In her famous lecture, “The Sentence is a Lonely Place,” Garielle Lutz speaks of her first encounter with the work of Barry Hannah, “in which virtually every sentence had the force and feel of a climax, in which almost every sentence was a vivid extremity of language, an abruption, a definitive inquietude.” For my money, that sounds a lot like what Zander meant when he said a piano student doesn’t become a more passionate player but rather learns to limit impulses to one per phrase. You can’t have “the force and feel of a climax” if you have too many impulses in one sentence.

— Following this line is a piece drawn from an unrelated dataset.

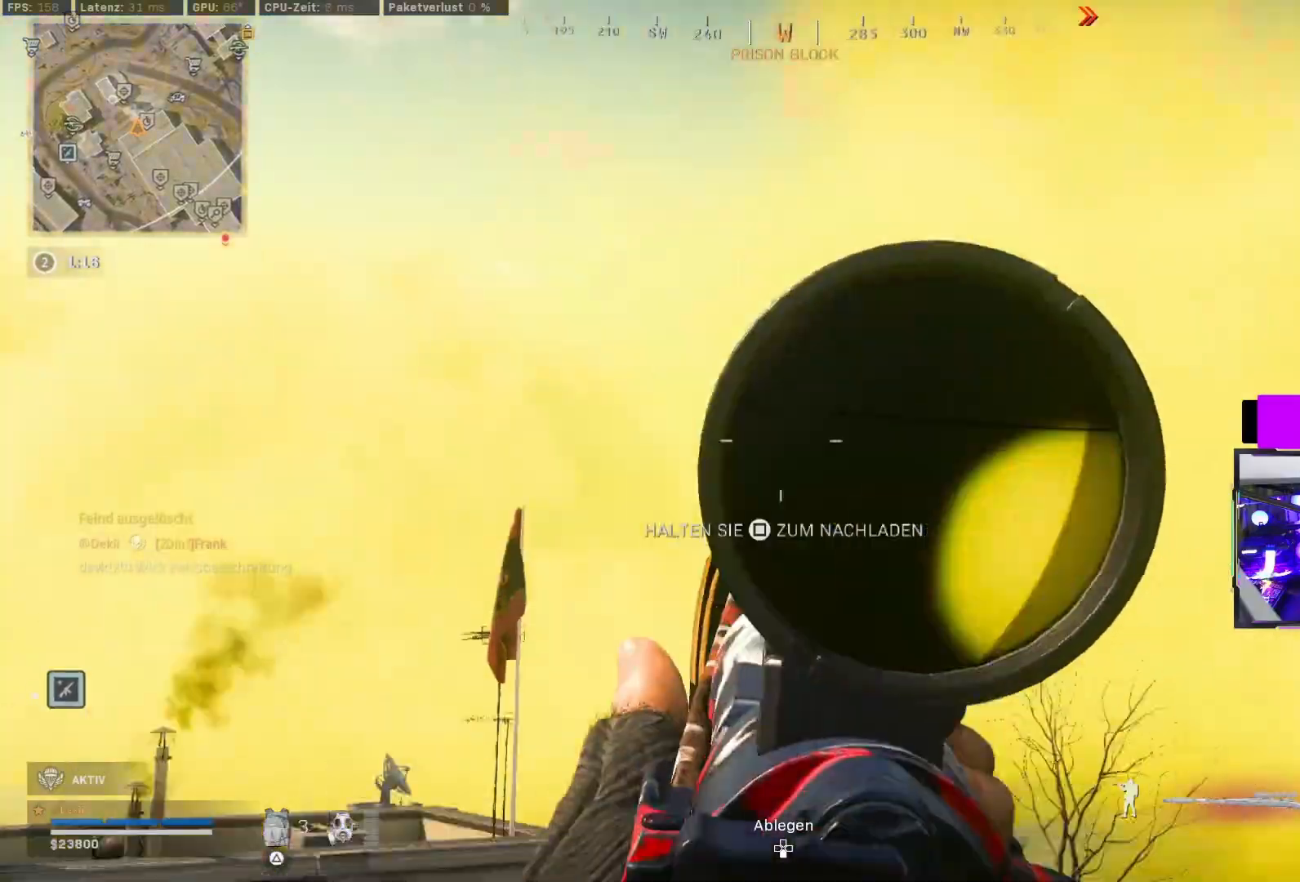
{"dt_ms": 500, "buttons": [], "left_stick": "up-left", "right_stick": "up-right", "events": [[100, "left_stick", "down-left"], [167, "left_stick", "up-left"], [267, "L3", "down"], [333, "L3", "up"], [350, "right_stick", "up"], [417, "L3", "down"], [450, "right_stick", "up-right"], [500, "L3", "up"]]}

Take the opening of “Notes of a Native Son” by James Baldwin:

On the twenty-ninth of July, in 1943, my father died. On the same day, a few hours later, his last child was born. Over a month before this, while all our energies were concentrated in waiting for these events, there had been, in Detroit, one of the bloodiest race riots of the century. A few hours after my father’s funeral, while he lay in state in the undertaker’s chapel, a race riot broke out in Harlem. On the morning of the third of August, we drove my father to the graveyard through a wilderness of smashed plate glass. 

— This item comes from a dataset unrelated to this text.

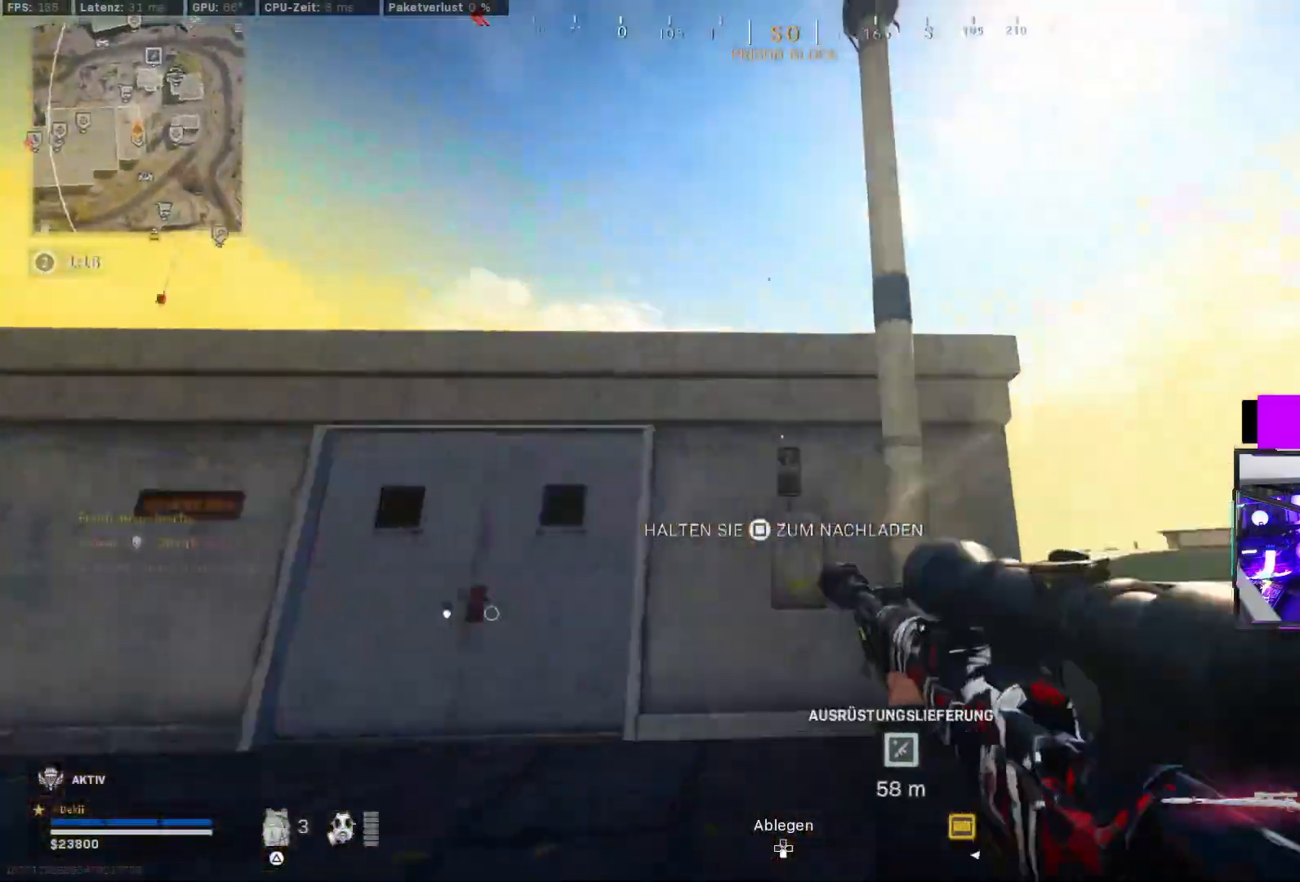
{"dt_ms": 500, "buttons": ["L2"], "left_stick": "center", "right_stick": "up", "events": [[83, "right_stick", "right"], [100, "left_stick", "down"], [233, "right_stick", "center"], [267, "left_stick", "up-right"], [383, "left_stick", "center"], [417, "right_stick", "up"], [467, "L2", "down"]]}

So much happens in this short paragraph, and yet there is remarkable restraint. Every sentence starts with an introductory phrase indicating the timing of an event. That repetition subdues the emotion of these large-scale events (the father’s death, the birth, the race riots) until the end, when the private events and those in the news merge in a single resounding image. 

Look for your impulses. Figure out the one, per phrase (in the musical sense) that needs to be there. The abruption. Subdue the others, not necessarily by removing them, but by cooling off the diction, or conveying meaning, as Baldwin does, as aridly as possible. And let the one impulse pulse and roar. 

Be a one-buttock player: Think of each draft as a performance, the way a musician who plays the same piece every night for a new audience finesses or tries a new technique live at the next show. And revise with one buttock off the bench.  Revise with your gut rather than your brain–creatively, not analytically. 

I mean, revise big. Try a different point-of-view in a short story. Rewrite from the perspective of a minor character. In a personal essay, you might try a section in second person. Put the last line of your poem first and write from there. 

Rewrite a passage or a stanza from memory. Like, don’t look back at the previous draft as you write. Then compare the rewrite and the original and see what passed the memory test (and keep that!) and see where the new energy is (and keep that too!). 

See what happens when you resist settling comfortably in front of your draft. You aren’t some mechanic fixing something that’s awry. You are more like an electrician, rewiring the whole place so all the lights come on at once, all the radios blast.